Entradas do conjunto:

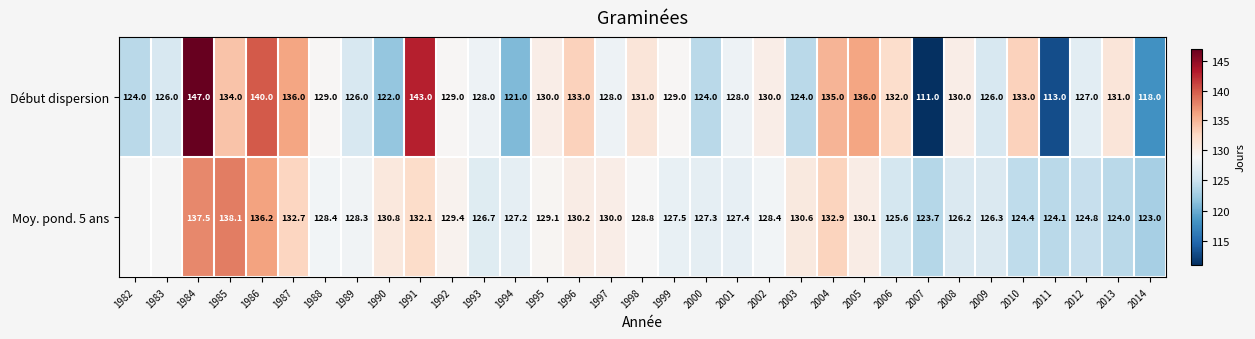

Between 1989 and 2005, which series saw the biggest shift?

Début dispersion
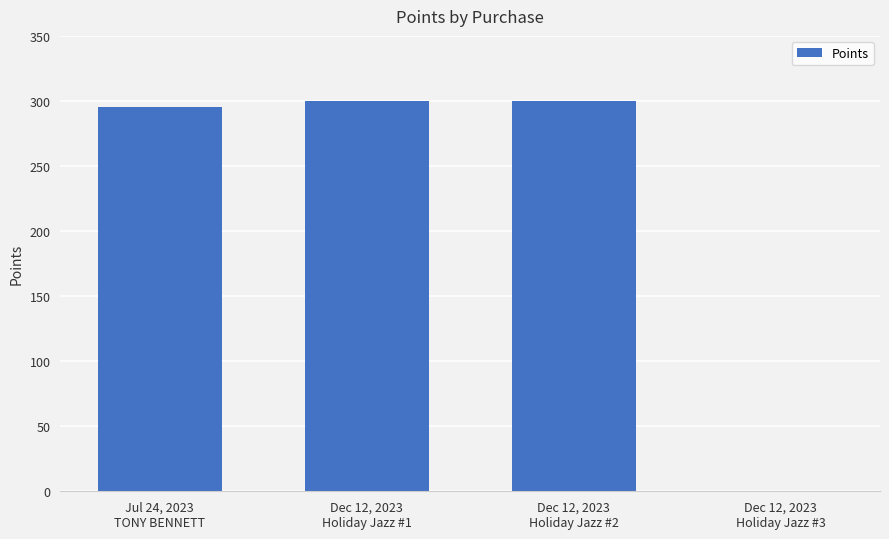

What is the greatest value displayed?

300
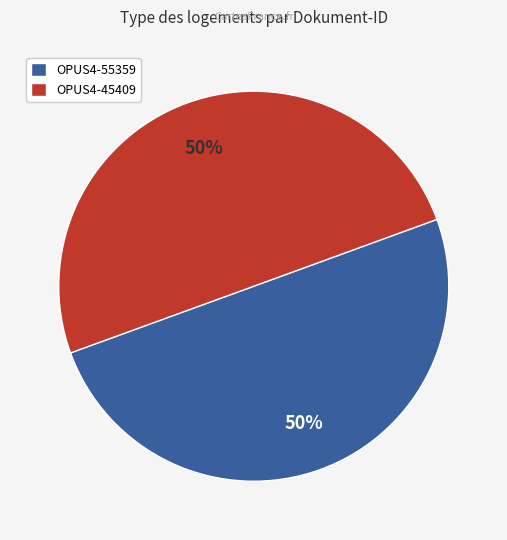

Do OPUS4-55359 and OPUS4-45409 together represent more than half of the pie?

Yes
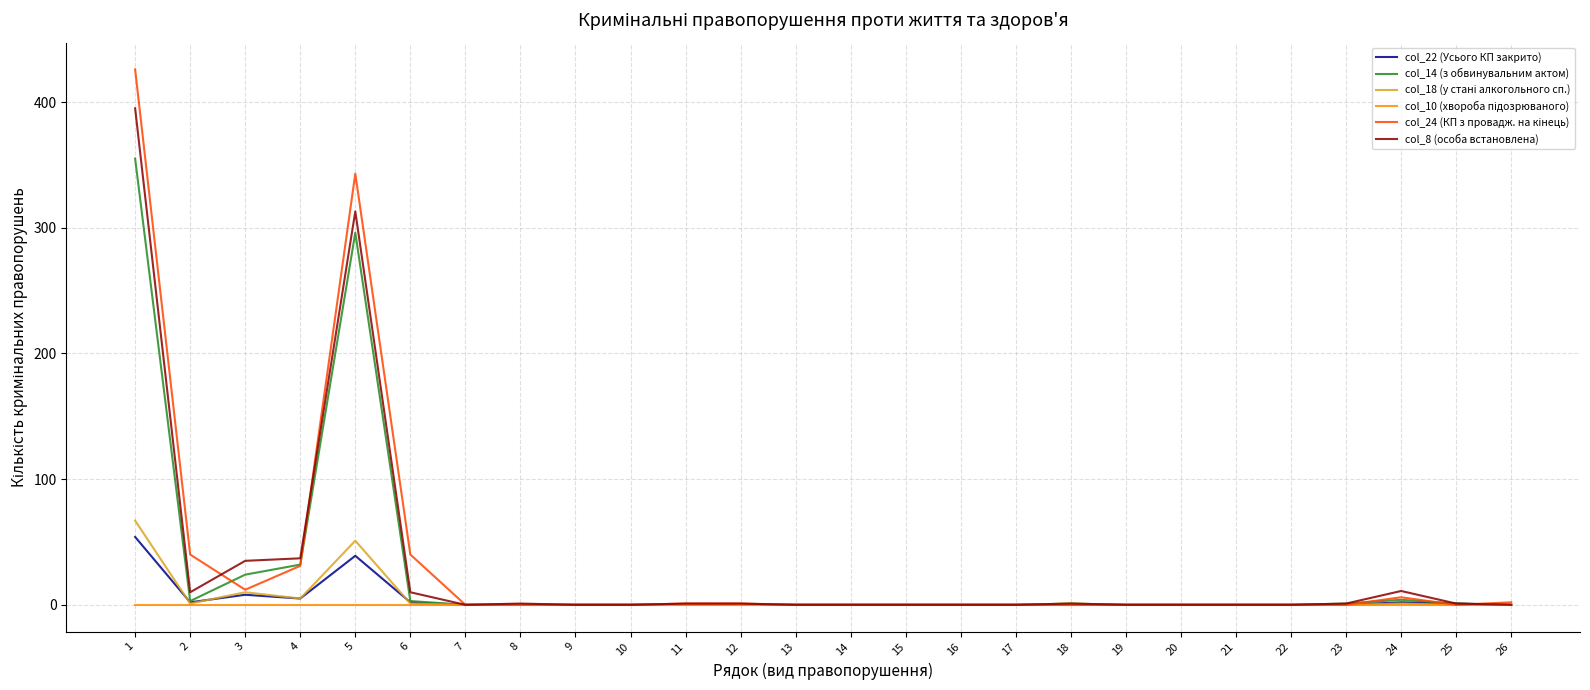

Is this an area chart (filled region under the line)?

No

O que fazer: Filtre as entradas acima e copie cada linha que contém a palavra "series". Leve em conta a diferença entre maiúsculas e minúsculas.

Resultado:
Between 1989 and 2005, which series saw the biggest shift?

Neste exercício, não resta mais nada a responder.